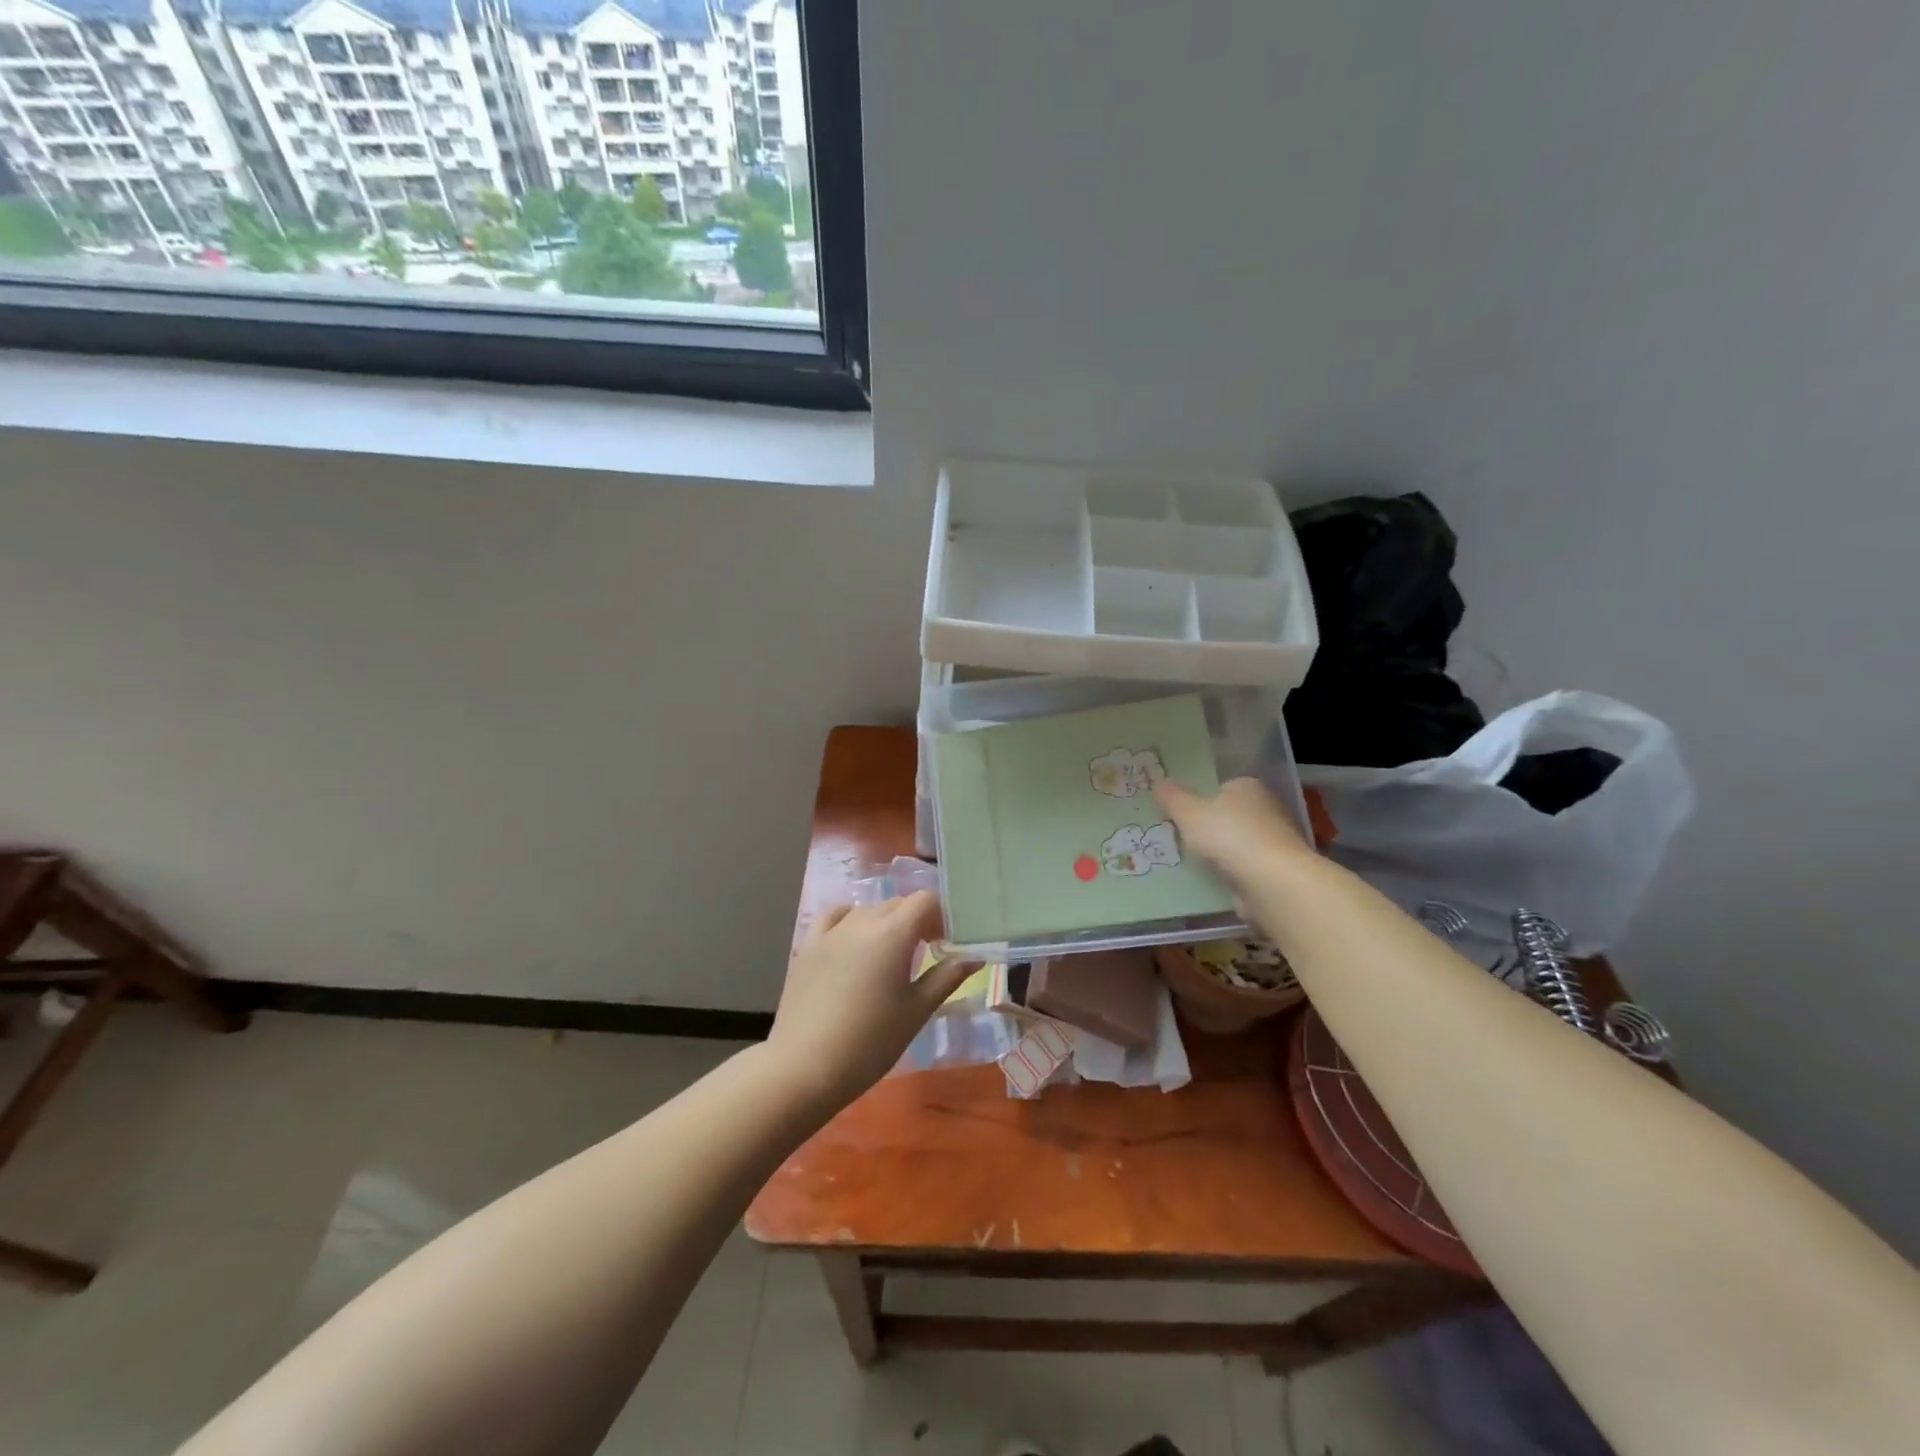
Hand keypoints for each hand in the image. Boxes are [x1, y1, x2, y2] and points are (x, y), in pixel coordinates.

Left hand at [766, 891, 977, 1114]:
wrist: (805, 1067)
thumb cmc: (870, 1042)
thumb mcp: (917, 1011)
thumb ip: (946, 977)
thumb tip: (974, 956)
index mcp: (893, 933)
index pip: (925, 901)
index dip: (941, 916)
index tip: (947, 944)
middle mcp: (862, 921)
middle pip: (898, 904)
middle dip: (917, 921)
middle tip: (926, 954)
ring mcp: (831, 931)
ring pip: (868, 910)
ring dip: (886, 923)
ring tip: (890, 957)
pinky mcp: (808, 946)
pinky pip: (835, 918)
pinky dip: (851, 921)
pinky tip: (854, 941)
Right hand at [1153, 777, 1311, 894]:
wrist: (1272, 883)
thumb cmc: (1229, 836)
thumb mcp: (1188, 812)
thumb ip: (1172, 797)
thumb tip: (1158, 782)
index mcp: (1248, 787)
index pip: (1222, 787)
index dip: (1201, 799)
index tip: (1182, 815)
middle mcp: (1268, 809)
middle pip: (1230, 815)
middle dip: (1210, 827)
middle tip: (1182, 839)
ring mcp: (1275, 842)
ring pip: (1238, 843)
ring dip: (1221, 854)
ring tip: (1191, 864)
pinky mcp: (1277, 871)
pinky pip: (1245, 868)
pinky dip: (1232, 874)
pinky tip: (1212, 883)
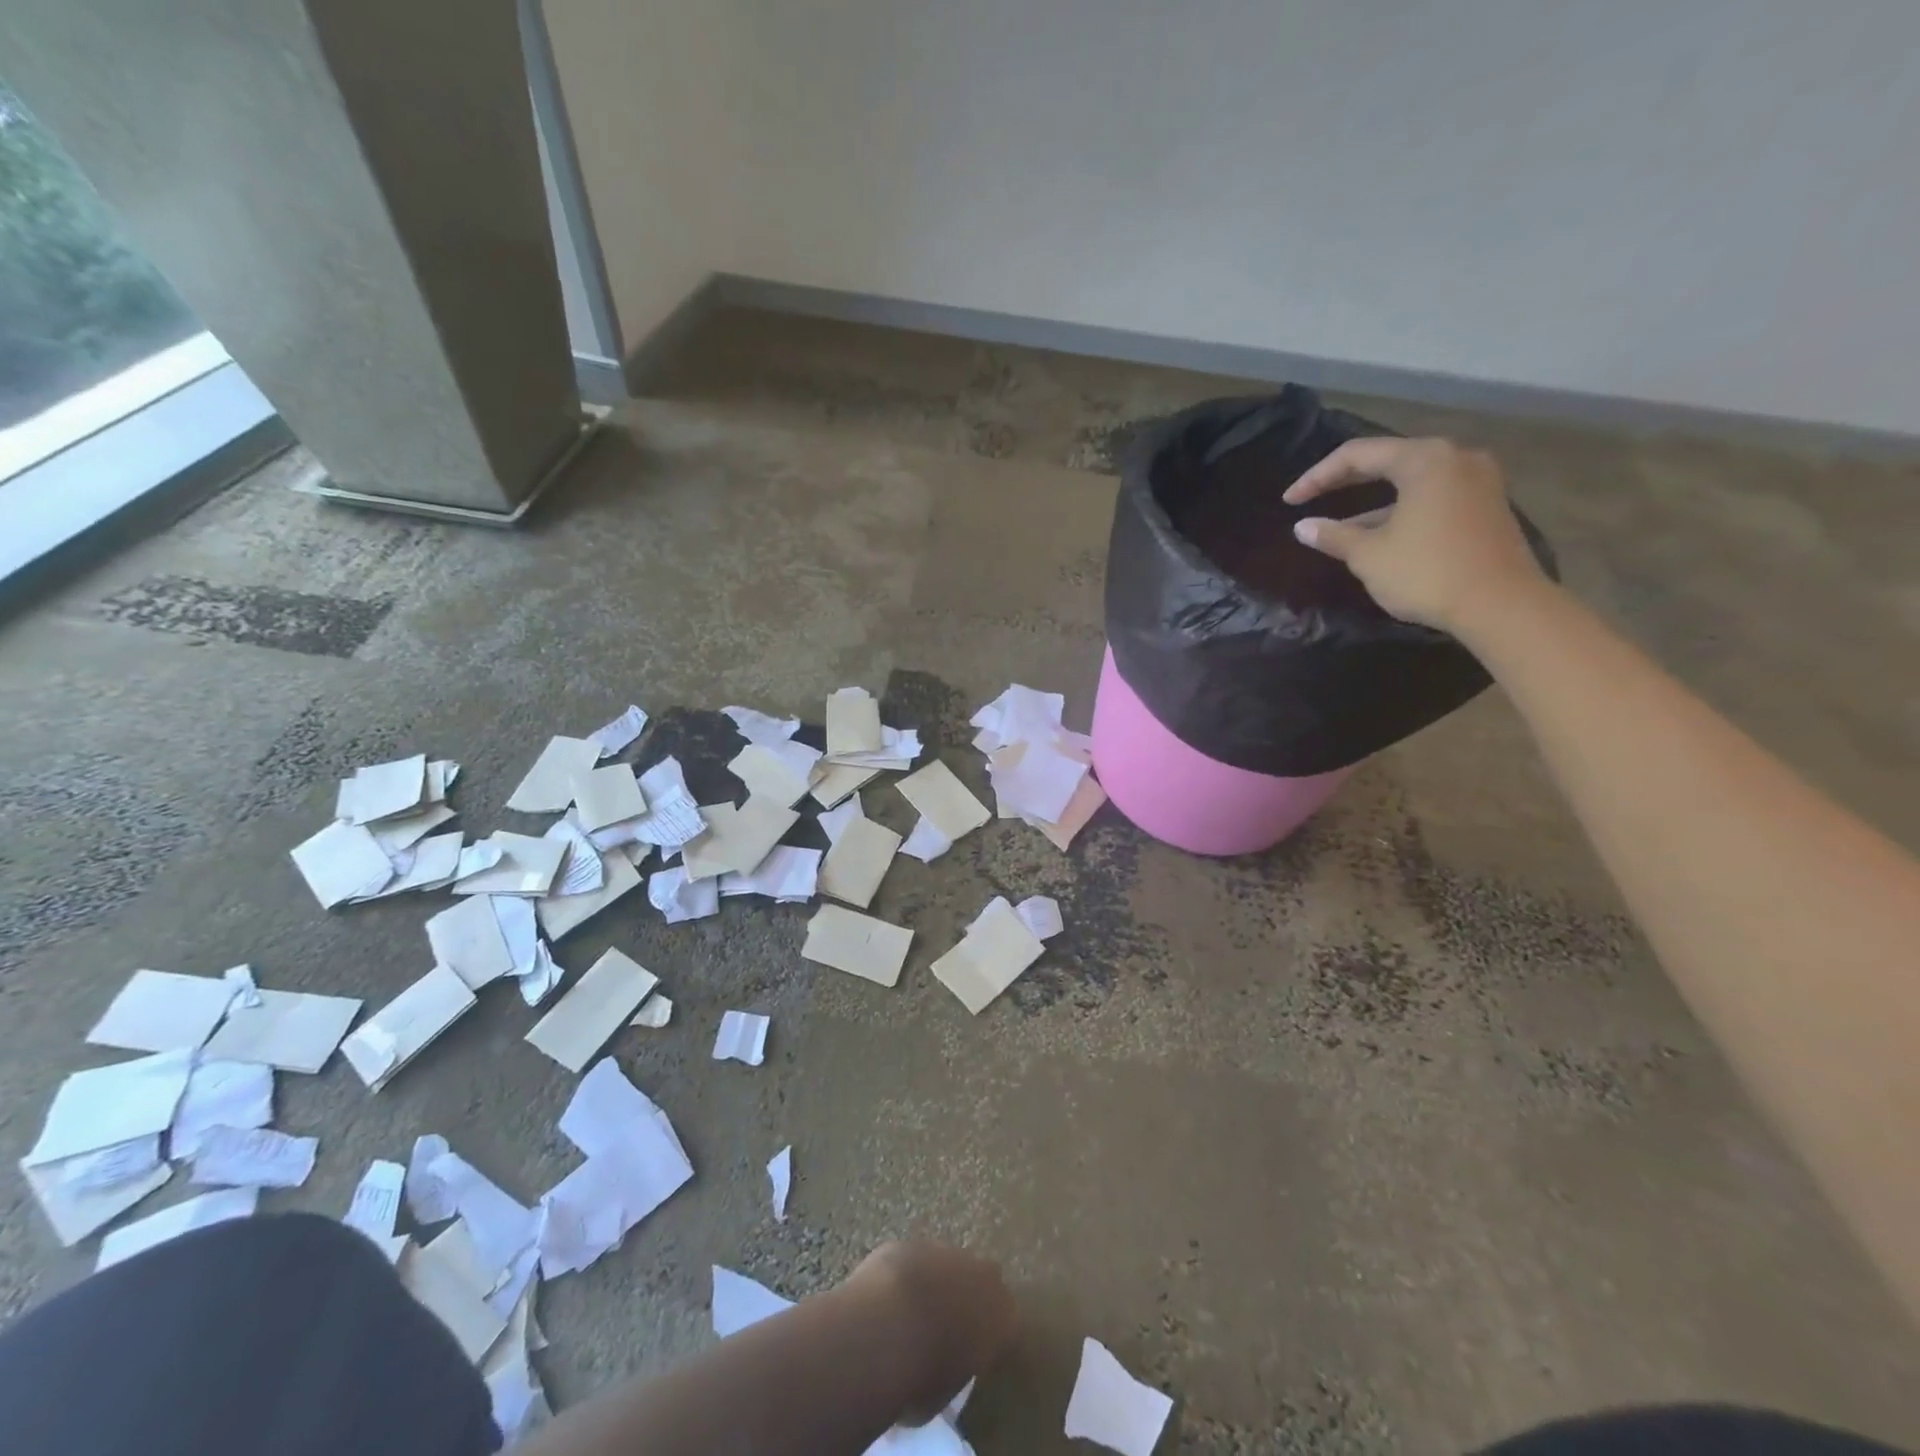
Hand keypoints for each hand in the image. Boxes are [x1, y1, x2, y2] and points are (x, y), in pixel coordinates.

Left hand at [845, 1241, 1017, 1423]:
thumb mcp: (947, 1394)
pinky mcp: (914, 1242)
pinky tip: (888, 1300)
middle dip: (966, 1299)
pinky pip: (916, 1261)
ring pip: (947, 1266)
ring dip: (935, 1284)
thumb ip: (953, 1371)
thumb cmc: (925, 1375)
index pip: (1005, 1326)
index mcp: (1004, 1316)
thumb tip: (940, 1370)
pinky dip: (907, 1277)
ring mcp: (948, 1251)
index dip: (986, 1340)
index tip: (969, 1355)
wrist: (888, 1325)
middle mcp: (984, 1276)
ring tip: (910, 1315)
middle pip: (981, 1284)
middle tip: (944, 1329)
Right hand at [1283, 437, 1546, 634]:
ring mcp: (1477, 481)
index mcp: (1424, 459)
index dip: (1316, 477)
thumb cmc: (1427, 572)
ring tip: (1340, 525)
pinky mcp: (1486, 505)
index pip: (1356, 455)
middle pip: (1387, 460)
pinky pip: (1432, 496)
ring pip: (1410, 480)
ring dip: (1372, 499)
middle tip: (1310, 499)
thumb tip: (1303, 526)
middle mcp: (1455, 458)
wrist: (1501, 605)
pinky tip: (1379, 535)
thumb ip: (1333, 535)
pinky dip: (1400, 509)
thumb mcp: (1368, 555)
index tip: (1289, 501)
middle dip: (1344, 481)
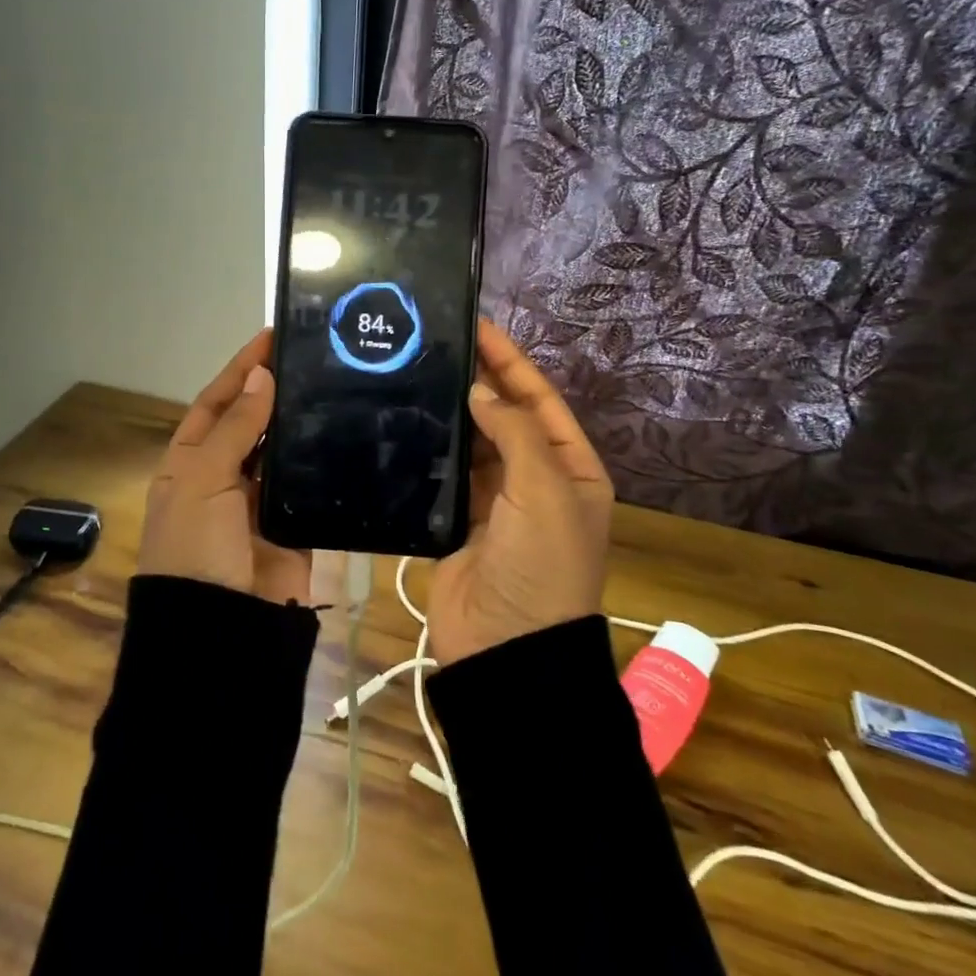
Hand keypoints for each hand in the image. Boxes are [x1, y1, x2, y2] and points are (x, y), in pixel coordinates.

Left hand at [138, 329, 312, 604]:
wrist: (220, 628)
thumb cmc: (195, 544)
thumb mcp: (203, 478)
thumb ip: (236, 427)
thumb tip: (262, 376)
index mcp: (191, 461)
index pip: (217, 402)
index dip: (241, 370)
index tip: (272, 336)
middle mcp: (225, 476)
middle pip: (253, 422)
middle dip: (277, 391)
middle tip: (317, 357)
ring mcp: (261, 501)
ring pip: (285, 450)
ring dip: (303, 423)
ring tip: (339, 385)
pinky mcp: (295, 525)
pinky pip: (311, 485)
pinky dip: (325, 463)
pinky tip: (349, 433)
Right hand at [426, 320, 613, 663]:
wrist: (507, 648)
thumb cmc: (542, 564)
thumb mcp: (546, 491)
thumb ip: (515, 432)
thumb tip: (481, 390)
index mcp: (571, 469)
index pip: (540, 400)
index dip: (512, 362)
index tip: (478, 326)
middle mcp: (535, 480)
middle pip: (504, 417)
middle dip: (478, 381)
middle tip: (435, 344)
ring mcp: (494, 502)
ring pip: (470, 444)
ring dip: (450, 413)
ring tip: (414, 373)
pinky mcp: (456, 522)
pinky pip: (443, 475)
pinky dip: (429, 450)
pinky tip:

= = = =

Prompt:
Would you return all lines from the preceding listing that contain the word "wrist"?

Response:
wrist: (805, 1067)
wrist: (1272, 883)
wrist: (888, 1325)
wrist: (1501, 605)
wrist: (220, 628)
wrist: (507, 648)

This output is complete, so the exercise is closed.